Certaines vies, il faut les laisser décanter. Ce que je fis avec lui, laissant à sa confession le temps de
s’inscrire dans la durée, puis la ressuscitant par bribes. Cette quête, c’est peut-être l’histoire d’une
biographie qui se fait sur un homme qui se défait. »

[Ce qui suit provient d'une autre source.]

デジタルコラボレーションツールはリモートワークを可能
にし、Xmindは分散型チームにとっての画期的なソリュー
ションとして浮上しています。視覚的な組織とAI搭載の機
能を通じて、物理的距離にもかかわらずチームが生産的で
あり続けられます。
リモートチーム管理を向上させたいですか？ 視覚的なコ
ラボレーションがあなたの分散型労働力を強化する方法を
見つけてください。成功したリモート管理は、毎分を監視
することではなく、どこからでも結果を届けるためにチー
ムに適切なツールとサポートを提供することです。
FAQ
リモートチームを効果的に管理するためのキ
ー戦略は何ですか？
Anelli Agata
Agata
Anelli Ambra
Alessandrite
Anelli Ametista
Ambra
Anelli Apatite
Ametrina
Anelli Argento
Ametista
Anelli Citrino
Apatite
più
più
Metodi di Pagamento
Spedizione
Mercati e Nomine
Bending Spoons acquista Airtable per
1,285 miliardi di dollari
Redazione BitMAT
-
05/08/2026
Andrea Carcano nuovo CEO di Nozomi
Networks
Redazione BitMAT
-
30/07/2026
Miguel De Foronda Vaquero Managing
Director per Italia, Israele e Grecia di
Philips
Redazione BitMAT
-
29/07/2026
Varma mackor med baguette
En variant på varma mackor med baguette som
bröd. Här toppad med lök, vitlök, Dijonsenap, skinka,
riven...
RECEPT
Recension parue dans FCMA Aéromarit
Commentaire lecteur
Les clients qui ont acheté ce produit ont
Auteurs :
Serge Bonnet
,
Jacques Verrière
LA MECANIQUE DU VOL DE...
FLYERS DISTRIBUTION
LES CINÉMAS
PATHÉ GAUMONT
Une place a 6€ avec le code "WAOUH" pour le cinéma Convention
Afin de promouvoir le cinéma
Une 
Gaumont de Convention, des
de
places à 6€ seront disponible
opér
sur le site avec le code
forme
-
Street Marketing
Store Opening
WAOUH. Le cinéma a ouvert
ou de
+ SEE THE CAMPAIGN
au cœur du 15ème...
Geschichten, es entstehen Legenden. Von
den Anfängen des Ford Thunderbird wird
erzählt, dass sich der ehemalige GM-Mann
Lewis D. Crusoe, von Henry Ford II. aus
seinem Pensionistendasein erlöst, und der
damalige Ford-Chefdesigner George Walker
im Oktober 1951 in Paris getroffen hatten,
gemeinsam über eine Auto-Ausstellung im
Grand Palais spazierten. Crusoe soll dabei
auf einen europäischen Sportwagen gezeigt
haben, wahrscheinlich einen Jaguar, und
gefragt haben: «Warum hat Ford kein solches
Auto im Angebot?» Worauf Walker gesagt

Et découvre que « L’erreur coupable de Georges Pâques a été de confondre la fin et les moyens ;
c’est une attitude assez fréquente qui se rencontre surtout chez les extrémistes politiques. Le
paradoxe est de la trouver ici chez un pacifiste absolu et homme aussi réfractaire, par tempérament, à
tout engagement politique déterminé. »
Sigmaringen, 2014
Sigmaringen, petite ville d’Allemagne…Septembre 1944, on a réquisitionné le château pour accueillir
la part la plus sombre de la France : le gouvernement de Vichy, avec en tête le maréchal Pétain et le
président Laval, leurs ministres, une troupe de miliciens et deux mille civils français. Parmi eux un
certain Céline.
«Je regardai ma montre : il était midi passé de douze minutes. En moins d’une heure, le château de
Sigmaringen, à défaut de sa bourgade de quelque sept mille habitants, îlot tranquille du Pays de
Bade, dans le sud de l’Allemagne, dont les aléas de l’Histoire avaient fait une enclave prusienne sur le
plan administratif sans pour autant entamer son identité profondément souabe, avait été retranché à
la France. Le décor d’une sinistre comédie était planté. On en aurait ri si on n’en avait pleuré. »
Tout repose désormais sur Julius Stein, le majordome du château. Depuis les coulisses il oeuvre sans
un geste déplacé, il écoute, voit, sait tout.
«Ma vie privée ne m’appartenant plus, il me fallait me retirer dans l’arrière-salle de ma conscience,
céder à la tentation de l’isolement et du retirement. Je n’allais pas fuir dans l’illusion mais cloisonner à
l’intérieur de moi-même, empiler des sacs de sable et dérouler des chevaux de frise à la frontière
entre mes vies. Mon pays était devenu un cauchemar, une horreur, un scandale moral, mais c’était le
mien. Imperturbablement francophile, je n’en demeurais pas moins viscéralement allemand. On ne
transige pas avec son histoire, on ne négocie pas avec son âme : on s’accomode en attendant. On
comprendra que la questioin n’était donc pas de savoir si j’aimais encore mon pays depuis qu’il avait
cessé d’être aimable. J’entendais respecter ma propre histoire tout en sachant que, de toute façon, et
depuis longtemps déjà, la culture allemande avait perdu sa guerre contre le Reich allemand.»